In all of these cases, social change came about precisely because people were willing to take risks. One Oxford scholar has described this as “communicative suffering.” When activists are willing to bear some risk of harm themselves, it’s a signal to the rest of the world to pay attention. And the power of communicative suffering is one of the primary reasons open rescue has had such a dramatic impact on animal rights history. When we cross dangerous lines, people can’t help but pay attention.
Indeed, in some cases, they are transformed.
One of the things we’ve heard from jurors , after the two historic victories we’ve won for the right to rescue, is an appreciation for the activists’ sacrifice. Lynn, a juror in Utah, told us, “These two guys are risking their freedom for their cause.
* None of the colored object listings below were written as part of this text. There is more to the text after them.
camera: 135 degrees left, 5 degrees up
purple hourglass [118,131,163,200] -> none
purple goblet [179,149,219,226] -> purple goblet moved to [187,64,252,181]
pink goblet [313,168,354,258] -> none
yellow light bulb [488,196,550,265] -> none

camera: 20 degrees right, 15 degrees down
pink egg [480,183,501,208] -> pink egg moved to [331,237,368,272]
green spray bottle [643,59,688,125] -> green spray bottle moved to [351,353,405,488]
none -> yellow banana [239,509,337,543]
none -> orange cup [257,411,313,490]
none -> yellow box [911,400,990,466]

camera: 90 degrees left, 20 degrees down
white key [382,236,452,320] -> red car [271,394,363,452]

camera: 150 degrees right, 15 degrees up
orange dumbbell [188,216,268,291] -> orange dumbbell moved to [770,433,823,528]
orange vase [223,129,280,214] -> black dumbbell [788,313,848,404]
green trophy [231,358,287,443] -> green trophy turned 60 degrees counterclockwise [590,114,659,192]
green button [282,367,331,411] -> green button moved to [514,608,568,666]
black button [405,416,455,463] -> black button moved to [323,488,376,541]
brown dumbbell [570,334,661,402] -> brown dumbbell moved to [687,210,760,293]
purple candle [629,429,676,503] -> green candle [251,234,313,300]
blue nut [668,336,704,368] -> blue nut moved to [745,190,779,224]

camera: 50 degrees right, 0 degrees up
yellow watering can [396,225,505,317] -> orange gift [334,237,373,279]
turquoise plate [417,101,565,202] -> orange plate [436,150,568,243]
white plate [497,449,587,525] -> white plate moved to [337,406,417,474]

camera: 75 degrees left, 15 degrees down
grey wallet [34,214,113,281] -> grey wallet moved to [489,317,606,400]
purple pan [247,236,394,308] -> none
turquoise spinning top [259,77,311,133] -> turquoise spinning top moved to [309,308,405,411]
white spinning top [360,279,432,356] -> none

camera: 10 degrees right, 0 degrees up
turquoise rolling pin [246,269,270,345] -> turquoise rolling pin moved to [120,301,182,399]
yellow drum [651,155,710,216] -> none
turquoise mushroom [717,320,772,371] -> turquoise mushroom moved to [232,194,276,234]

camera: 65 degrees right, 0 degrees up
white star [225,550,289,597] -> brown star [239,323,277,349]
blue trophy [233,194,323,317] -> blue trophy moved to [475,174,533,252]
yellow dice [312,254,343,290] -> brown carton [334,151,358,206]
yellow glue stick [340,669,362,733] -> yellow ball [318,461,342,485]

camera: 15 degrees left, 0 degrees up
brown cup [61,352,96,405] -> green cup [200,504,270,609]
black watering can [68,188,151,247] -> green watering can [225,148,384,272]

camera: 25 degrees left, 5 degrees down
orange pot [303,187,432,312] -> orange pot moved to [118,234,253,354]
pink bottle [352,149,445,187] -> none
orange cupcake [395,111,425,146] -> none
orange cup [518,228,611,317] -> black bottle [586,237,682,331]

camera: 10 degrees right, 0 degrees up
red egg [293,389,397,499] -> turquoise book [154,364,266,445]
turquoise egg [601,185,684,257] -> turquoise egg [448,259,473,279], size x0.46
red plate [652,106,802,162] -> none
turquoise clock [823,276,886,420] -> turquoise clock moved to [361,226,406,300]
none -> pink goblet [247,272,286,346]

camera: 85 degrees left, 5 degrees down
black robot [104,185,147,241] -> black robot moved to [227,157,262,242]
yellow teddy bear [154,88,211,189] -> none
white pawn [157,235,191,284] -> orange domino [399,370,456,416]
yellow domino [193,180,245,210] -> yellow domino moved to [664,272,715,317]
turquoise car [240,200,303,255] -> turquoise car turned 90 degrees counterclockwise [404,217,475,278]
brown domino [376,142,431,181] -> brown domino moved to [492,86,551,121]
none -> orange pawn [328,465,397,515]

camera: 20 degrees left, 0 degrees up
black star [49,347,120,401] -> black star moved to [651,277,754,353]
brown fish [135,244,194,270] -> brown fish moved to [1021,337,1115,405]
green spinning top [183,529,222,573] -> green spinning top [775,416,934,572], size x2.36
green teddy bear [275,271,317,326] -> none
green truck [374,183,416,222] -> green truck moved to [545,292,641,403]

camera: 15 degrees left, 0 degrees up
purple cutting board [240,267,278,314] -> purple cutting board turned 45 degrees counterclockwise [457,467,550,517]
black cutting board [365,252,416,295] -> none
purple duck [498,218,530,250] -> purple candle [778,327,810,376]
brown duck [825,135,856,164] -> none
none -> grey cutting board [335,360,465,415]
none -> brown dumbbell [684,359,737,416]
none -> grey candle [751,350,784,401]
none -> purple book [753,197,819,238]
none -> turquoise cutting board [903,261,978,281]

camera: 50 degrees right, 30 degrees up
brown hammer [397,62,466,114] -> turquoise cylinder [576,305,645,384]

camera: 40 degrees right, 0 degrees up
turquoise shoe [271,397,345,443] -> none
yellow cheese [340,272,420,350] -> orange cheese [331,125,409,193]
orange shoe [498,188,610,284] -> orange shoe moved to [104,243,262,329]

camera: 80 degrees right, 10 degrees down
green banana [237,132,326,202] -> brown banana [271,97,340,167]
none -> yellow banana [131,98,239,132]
The least I can do is listen.” But Lynn did not just listen; he became an advocate for the right to rescue himself, offering powerful testimony in the Utah legislature and penning an important op ed in the largest newspaper in the state.
The mechanism through which risk creates change, moreover, is similar in both the individual and systemic context. At the individual level, people become less sensitized to fearful triggers when they’re exposed to them. At the social level, an entire society can become more open to a change when an individual — or a movement — takes on great risk to bring a proposed change to life. In both cases, exposure to what’s on the other side of a seemingly dangerous line creates healing and change.
But this process depends crucially on people being willing to cross those lines. And that brings us back to Twenge’s data that I started this newsletter with.
One of her most interesting findings is that there has been a dramatic decrease in the percentage of young people who are willing to sometimes take risks, from 48 percent in 1991 to just 32 percent in 2021. At first glance, this might not seem the most troubling indicator, especially compared to more obviously concerning shifts, such as the increases in depression, loneliness, and suicide. But if we are focused on solutions, and not just problems, this number should be of special concern. Because the only way for many individuals to get out of spirals of despair, or for our society to escape its current doom loop, is for people to take risks. We need people to be brave.
This is what Patty taught us decades ago. And I’m incredibly excited that she’ll be sharing more of those lessons at our first Open Rescue Advocates meeting on June 25. I hope that all of us will learn a few things about how to cross dangerous lines — and make the world a better place by doing so.